Ia menekankan pentingnya upaya peningkatan kerja sama multilateral dalam transparansi dan pertukaran informasi perpajakan untuk mendukung pemulihan yang adil dan inklusif. Upaya tersebut sejalan dengan semangat yang diusung dalam Presidensi G20 Indonesia, “Recover Together, Recover Stronger”. Pandemi Covid-19 telah berdampak signifikan terhadap perekonomian yang menyebabkan peningkatan anggaran belanja negara, sementara pendapatan mengalami kontraksi. Untuk itu dukungan transparansi perpajakan sangat dibutuhkan dalam proses pemulihan ekonomi.
“Transparansi perpajakan akan membantu memastikan ketahanan mobilisasi pendapatan domestik selama periode pemulihan ini, terutama ketika kita menghadapi banyak aktivitas ilegal karena harga komoditas yang tinggi secara global,” imbuhnya.
Serangkaian pertemuan tingkat menteri menjadi agenda pembuka menjelang pertemuan puncak Presidensi G20 di tahun 2022 yang diselenggarakan di Indonesia sebagai tuan rumah. Sri Mulyani menyebutkan enam agenda prioritas yang diangkat dalam finance track Presidensi G20.
Pertama, exit strategy untuk mendukung pemulihan. Sri Mulyani melihat semua negara melakukan kebijakan yang luar biasa untuk menyelamatkan perekonomian, menyelamatkan masyarakat dari pandemi, dan melakukan countercyclical baik pada fiskal, moneter, dan regulasi keuangan.

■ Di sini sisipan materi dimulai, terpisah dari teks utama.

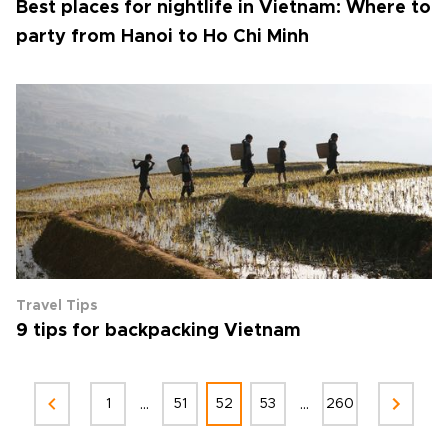
Best places for nightlife in Vietnam: Where to
party from Hanoi to Ho Chi Minh
Travel Tips
9 tips for backpacking Vietnam
...
...
1
51
52
53
260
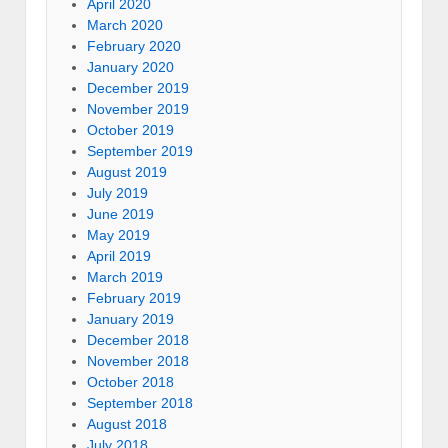
April 2020
March 2020
February 2020
January 2020
December 2019
November 2019
October 2019
September 2019
August 2019
July 2019
June 2019
May 2019
April 2019
March 2019
February 2019
January 2019
December 2018
November 2018
October 2018
September 2018
August 2018
July 2018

Langkah penyelamatan ekonomi itu selanjutnya harus diikuti dengan upaya merancang exit policy yang aman, lancar, dan adil untuk pemulihan ekonomi global.
Kedua, mengatasi dampak pandemi untuk mengamankan pertumbuhan di masa depan. Agenda ini akan membahas lebih lanjut mengenai dampak Covid-19 yang memengaruhi sektor riil termasuk tenaga kerja dan juga sisi keuangan untuk pulih bersama dan menjadi kuat.
Ketiga, sistem pembayaran di era digital yang dikelola Bank Indonesia. Keempat, keuangan berkelanjutan yang berfokus pada tujuan keberlanjutan dan pembiayaan perubahan iklim yang kredibel dan menciptakan keadilan bagi semua negara. Kelima, inklusi keuangan terutama yang terkait dengan peran teknologi digital dan peluang untuk meningkatkan akses bagi UMKM dalam hal pembiayaan dan pemasaran. Keenam, perpajakan internasional.
“Agenda prioritas finance track yang terakhir adalah perpajakan internasional. Kita akan membahas paket pajak internasional dan menciptakan kepastian rezim pajak, transparansi, dan pembangunan,” jelas Sri Mulyani.